> TASK DETAILS
Render the lines in the rows below as a Markdown table, from the line containing "family: Campanulaceae" through the line containing "genus: Macaranga", both included. Use two columns, Index for a running number and Text for the line, and leave out blank lines.

> DATA SUPPLIED
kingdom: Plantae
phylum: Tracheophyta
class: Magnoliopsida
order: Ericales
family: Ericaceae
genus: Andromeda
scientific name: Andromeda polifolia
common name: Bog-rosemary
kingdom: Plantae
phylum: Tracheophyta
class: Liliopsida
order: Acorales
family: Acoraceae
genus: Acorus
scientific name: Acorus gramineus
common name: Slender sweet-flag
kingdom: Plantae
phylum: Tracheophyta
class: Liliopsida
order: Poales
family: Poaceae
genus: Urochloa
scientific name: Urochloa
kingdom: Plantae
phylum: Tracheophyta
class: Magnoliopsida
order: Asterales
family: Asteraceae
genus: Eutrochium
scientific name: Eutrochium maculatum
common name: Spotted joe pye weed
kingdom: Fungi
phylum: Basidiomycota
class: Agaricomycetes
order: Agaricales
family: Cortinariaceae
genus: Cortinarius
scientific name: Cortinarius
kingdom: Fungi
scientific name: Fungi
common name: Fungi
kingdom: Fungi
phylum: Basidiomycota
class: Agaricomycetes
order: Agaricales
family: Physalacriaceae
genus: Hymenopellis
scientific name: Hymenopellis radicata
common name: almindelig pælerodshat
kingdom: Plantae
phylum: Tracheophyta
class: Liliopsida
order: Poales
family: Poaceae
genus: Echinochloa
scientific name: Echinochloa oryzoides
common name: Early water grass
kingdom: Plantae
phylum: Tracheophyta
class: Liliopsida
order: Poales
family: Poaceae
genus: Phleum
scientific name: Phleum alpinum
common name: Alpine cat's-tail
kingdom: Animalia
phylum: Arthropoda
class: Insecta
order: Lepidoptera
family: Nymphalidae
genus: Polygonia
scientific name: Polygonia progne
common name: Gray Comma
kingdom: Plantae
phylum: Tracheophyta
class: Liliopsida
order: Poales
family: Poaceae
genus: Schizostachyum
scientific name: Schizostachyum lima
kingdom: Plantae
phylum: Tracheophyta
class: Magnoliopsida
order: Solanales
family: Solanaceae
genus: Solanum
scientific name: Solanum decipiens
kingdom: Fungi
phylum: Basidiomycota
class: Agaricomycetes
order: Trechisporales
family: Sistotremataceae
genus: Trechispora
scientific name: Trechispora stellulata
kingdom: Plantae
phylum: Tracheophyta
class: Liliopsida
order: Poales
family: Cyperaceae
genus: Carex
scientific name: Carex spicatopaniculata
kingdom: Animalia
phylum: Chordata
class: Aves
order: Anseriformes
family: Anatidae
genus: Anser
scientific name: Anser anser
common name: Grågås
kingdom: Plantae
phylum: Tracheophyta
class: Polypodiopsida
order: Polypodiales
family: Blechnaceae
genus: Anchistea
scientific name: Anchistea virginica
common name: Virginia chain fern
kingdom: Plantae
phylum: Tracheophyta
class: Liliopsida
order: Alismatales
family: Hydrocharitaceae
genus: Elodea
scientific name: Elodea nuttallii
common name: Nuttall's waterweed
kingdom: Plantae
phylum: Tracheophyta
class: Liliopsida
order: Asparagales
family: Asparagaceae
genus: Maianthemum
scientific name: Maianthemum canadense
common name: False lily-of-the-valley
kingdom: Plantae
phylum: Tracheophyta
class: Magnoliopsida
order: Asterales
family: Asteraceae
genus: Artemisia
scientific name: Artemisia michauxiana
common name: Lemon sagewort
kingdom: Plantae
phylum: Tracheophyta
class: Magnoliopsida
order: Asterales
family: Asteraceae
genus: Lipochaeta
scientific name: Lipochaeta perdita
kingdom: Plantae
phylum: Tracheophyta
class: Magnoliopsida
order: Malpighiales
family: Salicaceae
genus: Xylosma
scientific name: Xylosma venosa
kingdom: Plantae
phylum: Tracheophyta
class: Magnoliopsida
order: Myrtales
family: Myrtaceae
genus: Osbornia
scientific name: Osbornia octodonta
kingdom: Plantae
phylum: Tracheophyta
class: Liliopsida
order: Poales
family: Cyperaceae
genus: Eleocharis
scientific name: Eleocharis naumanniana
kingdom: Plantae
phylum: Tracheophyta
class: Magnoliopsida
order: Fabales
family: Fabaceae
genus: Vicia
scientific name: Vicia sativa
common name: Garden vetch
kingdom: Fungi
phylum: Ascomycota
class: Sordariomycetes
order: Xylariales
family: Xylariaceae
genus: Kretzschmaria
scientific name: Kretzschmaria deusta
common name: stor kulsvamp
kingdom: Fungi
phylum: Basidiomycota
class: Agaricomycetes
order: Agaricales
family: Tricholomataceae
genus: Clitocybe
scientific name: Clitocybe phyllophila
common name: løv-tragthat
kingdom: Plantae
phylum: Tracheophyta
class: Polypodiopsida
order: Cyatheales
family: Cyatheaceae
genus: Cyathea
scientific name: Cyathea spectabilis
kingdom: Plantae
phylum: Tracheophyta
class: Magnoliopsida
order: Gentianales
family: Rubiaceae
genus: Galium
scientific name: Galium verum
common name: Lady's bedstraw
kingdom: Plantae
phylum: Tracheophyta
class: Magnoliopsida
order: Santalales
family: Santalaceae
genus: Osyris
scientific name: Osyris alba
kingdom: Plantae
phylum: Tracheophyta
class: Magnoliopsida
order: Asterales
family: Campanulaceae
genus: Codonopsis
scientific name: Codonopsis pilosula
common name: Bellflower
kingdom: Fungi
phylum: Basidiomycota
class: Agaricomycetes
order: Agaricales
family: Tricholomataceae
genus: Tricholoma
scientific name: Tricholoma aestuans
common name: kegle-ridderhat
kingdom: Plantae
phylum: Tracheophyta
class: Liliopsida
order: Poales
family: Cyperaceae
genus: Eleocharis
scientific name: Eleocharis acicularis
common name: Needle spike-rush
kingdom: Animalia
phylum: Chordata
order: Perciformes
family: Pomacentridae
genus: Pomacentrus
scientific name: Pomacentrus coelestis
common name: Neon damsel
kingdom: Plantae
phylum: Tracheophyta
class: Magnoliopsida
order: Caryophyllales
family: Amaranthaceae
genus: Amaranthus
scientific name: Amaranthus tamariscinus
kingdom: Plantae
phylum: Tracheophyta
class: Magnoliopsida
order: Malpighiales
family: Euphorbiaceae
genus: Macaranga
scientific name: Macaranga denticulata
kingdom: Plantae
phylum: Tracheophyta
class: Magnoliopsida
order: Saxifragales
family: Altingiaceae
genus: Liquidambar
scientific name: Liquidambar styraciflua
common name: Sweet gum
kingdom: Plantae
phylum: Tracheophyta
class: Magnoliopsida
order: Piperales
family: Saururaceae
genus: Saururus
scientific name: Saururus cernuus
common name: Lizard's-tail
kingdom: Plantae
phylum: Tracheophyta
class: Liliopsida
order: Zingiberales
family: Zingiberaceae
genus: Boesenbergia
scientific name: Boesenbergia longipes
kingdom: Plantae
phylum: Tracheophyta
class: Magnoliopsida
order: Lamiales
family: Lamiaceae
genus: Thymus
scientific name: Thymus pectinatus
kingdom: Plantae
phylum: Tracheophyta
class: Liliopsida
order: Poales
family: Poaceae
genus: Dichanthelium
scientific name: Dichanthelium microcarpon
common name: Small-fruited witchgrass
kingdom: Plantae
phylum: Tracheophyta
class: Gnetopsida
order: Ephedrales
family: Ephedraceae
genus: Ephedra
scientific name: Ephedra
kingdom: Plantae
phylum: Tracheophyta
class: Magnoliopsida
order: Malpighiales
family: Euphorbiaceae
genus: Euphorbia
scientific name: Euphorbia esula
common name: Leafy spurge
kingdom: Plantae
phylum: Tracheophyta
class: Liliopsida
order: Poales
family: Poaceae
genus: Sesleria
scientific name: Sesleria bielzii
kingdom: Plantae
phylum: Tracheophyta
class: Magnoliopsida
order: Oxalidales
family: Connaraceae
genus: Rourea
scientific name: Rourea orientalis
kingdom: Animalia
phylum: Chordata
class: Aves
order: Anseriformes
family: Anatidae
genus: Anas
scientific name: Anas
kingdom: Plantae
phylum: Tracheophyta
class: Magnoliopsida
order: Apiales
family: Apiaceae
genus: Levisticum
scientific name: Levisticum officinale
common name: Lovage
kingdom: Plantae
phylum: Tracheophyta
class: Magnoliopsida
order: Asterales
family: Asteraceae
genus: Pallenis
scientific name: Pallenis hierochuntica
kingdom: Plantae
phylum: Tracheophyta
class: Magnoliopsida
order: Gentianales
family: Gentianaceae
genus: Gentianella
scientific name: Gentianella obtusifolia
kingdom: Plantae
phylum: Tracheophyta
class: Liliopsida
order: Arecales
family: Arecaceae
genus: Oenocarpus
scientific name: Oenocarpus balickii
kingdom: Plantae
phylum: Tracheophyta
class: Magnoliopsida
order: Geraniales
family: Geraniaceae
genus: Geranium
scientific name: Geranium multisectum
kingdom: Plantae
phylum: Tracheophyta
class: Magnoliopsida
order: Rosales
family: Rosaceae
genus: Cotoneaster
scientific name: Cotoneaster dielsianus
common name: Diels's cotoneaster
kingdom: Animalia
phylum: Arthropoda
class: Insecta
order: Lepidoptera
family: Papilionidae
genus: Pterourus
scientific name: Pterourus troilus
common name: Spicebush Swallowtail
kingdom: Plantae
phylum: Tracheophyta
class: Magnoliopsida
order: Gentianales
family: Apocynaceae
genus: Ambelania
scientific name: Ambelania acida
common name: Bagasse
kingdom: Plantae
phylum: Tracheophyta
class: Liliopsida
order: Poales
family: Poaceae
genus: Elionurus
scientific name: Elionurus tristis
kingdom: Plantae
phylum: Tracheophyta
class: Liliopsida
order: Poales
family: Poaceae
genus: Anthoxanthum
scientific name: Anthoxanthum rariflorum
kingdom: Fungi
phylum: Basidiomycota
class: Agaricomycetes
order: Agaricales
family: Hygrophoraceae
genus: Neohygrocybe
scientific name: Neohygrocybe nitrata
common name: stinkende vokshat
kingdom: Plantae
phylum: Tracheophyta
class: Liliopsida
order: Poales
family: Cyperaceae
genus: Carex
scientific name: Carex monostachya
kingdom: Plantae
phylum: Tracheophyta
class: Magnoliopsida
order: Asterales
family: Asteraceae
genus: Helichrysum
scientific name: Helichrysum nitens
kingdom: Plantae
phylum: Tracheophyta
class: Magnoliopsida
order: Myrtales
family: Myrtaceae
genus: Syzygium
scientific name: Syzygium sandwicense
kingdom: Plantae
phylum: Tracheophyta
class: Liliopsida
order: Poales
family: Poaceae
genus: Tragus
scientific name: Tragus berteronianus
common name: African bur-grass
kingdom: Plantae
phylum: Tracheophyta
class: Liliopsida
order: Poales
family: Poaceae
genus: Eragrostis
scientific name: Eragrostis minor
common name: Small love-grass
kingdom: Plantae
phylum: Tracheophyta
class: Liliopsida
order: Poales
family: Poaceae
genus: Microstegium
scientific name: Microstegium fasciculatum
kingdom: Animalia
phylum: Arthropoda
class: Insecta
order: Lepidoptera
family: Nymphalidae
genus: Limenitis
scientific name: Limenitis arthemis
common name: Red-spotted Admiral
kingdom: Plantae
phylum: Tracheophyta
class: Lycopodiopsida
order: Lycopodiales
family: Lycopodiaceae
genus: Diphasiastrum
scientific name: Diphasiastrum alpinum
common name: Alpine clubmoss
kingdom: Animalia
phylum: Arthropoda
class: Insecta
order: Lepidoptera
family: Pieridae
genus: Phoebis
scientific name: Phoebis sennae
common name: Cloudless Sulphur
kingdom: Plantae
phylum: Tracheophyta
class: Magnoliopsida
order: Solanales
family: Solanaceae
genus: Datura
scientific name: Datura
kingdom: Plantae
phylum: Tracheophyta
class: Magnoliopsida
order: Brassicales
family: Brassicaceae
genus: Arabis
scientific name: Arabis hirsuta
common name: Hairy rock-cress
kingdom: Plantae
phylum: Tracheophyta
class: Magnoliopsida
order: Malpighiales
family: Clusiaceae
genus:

> SOLUTION TO THE EXERCISE
| Index | Text |
|---|---|
| 1 | family: Campanulaceae |
| 2 | genus: Codonopsis |
| 3 | scientific name: Codonopsis pilosula |
| 4 | common name: Bellflower |
| 5 | kingdom: Fungi |
| 6 | phylum: Basidiomycota |
| 7 | class: Agaricomycetes |
| 8 | order: Agaricales |
| 9 | family: Tricholomataceae |
| 10 | genus: Tricholoma |
| 11 | scientific name: Tricholoma aestuans |
| 12 | common name: kegle-ridderhat |
| 13 | kingdom: Plantae |
| 14 | phylum: Tracheophyta |
| 15 | class: Liliopsida |
| 16 | order: Poales |
| 17 | family: Cyperaceae |
| 18 | genus: Eleocharis |
| 19 | scientific name: Eleocharis acicularis |
| 20 | common name: Needle spike-rush |
| 21 | kingdom: Animalia |
| 22 | phylum: Chordata |
| 23 | order: Perciformes |
| 24 | family: Pomacentridae |
| 25 | genus: Pomacentrus |
| 26 | scientific name: Pomacentrus coelestis |
| 27 | common name: Neon damsel |
| 28 | kingdom: Plantae |
| 29 | phylum: Tracheophyta |
| 30 | class: Magnoliopsida |
| 31 | order: Caryophyllales |
| 32 | family: Amaranthaceae |
| 33 | genus: Amaranthus |
| 34 | scientific name: Amaranthus tamariscinus |
| 35 | kingdom: Plantae |
| 36 | phylum: Tracheophyta |
| 37 | class: Magnoliopsida |
| 38 | order: Malpighiales |
| 39 | family: Euphorbiaceae |
| 40 | genus: Macaranga |